**REQUIRED WORK:** In this exercise, every entry is to be transcribed exactly as written.

──────── RECORD SET

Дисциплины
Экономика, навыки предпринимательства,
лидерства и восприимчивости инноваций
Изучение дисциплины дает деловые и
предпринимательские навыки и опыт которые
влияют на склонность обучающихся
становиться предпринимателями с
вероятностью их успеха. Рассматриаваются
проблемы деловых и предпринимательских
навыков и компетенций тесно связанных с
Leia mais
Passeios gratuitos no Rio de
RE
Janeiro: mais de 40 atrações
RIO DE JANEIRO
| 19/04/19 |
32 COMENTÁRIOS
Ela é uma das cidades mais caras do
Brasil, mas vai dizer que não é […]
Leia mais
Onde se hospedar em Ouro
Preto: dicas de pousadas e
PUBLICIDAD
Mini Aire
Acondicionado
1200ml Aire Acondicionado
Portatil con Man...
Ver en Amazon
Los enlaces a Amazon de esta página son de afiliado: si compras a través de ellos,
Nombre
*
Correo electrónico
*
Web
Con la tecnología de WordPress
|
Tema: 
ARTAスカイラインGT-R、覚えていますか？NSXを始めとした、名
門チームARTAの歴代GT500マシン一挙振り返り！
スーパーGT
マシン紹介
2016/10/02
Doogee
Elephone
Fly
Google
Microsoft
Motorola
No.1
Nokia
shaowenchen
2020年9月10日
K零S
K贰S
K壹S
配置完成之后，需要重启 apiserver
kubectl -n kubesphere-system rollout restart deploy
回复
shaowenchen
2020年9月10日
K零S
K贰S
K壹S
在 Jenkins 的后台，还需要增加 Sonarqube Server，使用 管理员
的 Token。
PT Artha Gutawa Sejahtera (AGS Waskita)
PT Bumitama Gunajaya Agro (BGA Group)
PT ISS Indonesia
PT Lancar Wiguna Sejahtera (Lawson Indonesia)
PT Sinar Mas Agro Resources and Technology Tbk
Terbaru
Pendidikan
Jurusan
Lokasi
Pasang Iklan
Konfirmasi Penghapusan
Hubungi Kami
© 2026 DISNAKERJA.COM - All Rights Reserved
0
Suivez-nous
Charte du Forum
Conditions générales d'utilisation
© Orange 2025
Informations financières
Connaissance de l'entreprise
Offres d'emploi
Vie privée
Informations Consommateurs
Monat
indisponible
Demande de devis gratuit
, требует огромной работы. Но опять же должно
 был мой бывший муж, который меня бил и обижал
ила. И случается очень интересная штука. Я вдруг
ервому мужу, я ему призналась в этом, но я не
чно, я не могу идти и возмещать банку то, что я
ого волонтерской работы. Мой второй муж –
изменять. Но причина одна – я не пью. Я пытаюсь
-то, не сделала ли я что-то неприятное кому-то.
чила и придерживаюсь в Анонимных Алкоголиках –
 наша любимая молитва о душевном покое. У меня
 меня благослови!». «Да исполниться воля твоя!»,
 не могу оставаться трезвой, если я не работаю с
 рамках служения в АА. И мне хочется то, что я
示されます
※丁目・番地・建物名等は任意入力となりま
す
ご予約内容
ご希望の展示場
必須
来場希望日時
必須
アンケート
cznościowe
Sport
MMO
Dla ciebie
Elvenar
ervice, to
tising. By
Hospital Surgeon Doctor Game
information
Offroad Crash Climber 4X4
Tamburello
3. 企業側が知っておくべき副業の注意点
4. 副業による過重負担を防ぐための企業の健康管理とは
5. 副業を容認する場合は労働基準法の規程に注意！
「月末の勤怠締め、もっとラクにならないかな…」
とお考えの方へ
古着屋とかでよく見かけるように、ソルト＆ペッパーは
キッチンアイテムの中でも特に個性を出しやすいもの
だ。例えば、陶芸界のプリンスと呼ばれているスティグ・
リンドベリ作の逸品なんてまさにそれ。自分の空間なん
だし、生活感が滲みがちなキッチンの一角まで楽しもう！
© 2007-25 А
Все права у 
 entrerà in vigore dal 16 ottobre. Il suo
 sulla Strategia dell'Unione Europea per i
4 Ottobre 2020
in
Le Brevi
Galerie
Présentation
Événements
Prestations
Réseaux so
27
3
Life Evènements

────────────────

**RESPONSE:**
Дисциплины
Экономика, навыки предпринимательства,
лидерства и восприимчивости инноваций
Изучение дисциплины дает деловые и
предпринимательские навыки и опыт которые
влияют на склонность обучающихся
становиться предпринимателями с
вероятностью их успеха. Рассматриаваются
проблемы деловых и предпринимательских
навыков и компетенций тесно связанных с
Leia mais
Passeios gratuitos no Rio de
RE
Janeiro: mais de 40 atrações
RIO DE JANEIRO
| 19/04/19 |
32 COMENTÁRIOS
Ela é uma das cidades mais caras do
Brasil, mas vai dizer que não é […]
Leia mais
Onde se hospedar em Ouro
Preto: dicas de pousadas e
PUBLICIDAD
Mini Aire
Acondicionado
1200ml Aire Acondicionado
Portatil con Man...
Ver en Amazon
Los enlaces a Amazon de esta página son de afiliado: si compras a través de ellos,
Nombre
*
Correo electrónico
*
Web
Con la tecnología de WordPress
|
Tema: 
ARTAスカイラインGT-R、覚えていますか？NSXを始めとした、名
門チームARTAの歴代GT500マシン一挙振り返り！
スーパーGT
マシン紹介
2016/10/02
Doogee
Elephone
Fly
Google
Microsoft
Motorola
No.1
Nokia
shaowenchen
2020年9月10日
K零S
K贰S
K壹S
配置完成之后，需要重启 apiserver
kubectl -n kubesphere-system rollout restart deploy
回复
shaowenchen
2020年9月10日
K零S
K贰S
K壹S
在 Jenkins 的后台，还需要增加 Sonarqube Server，使用 管理员
的 Token。
PT Artha Gutawa Sejahtera (AGS Waskita)
PT Bumitama Gunajaya Agro (BGA Group)
PT ISS Indonesia
PT Lancar Wiguna Sejahtera (Lawson Indonesia)
PT Sinar Mas Agro Resources and Technology Tbk
Terbaru
Pendidikan
Jurusan
Lokasi
Pasang Iklan
Konfirmasi Penghapusan
Hubungi Kami
© 2026 DISNAKERJA.COM - All Rights Reserved
0
Suivez-nous
Charte du Forum
Conditions générales d'utilisation
© Orange 2025
Informations financières
Connaissance de l'entreprise
Offres d'emploi
Vie privée
Informations Consommateurs
Monat
indisponible
Demande de devis gratuit
, требует огромной работы. Но опять же должно
 был мой бывший муж, который меня бил и обижал
ила. И случается очень интересная штука. Я вдруг
ервому мужу, я ему призналась в этом, но я не
чно, я не могу идти и возмещать банку то, что я
ого волонтерской работы. Мой второй муж –
изменять. Но причина одна – я не пью. Я пытаюсь
-то, не сделала ли я что-то неприятное кому-то.
чила и придерживаюсь в Анонимных Алкоголиках –
 наша любимая молитва о душевном покое. У меня
 меня благослови!». «Да исполниться воля твоя!»,
 не могу оставаться трезвой, если я не работаю с
 рамках служения в АА. И мне хочется то, что я
示されます
※丁目・番地・建物名等は任意入力となりま
す
ご予約内容
ご希望の展示場
必須
来場希望日時
必須
アンケート
cznościowe
Sport
MMO
Dla ciebie
Elvenar
ervice, to
tising. By
Hospital Surgeon Doctor Game
information
Offroad Crash Climber 4X4
Tamburello
3. 企業側が知っておくべき副業の注意点
4. 副業による過重負担を防ぐための企業の健康管理とは
5. 副業を容認する場合は労働基準法の規程に注意！
「月末の勤怠締め、もっとラクにならないかな…」
とお考えの方へ
古着屋とかでよく見かけるように、ソルト＆ペッパーは
キッチンアイテムの中でも特に個性を出しやすいもの
だ。例えば、陶芸界のプリンスと呼ばれているスティグ・
リンドベリ作の逸品なんてまさにそれ。自分の空間なん
だし、生活感が滲みがちなキッチンの一角まで楽しもう！
© 2007-25 А
Все права у 
 entrerà in vigore dal 16 ottobre. Il suo
 sulla Strategia dell'Unione Europea per i
4 Ottobre 2020
in
Le Brevi
Galerie
Présentation
Événements
Prestations
Réseaux so
27
3
Life Evènements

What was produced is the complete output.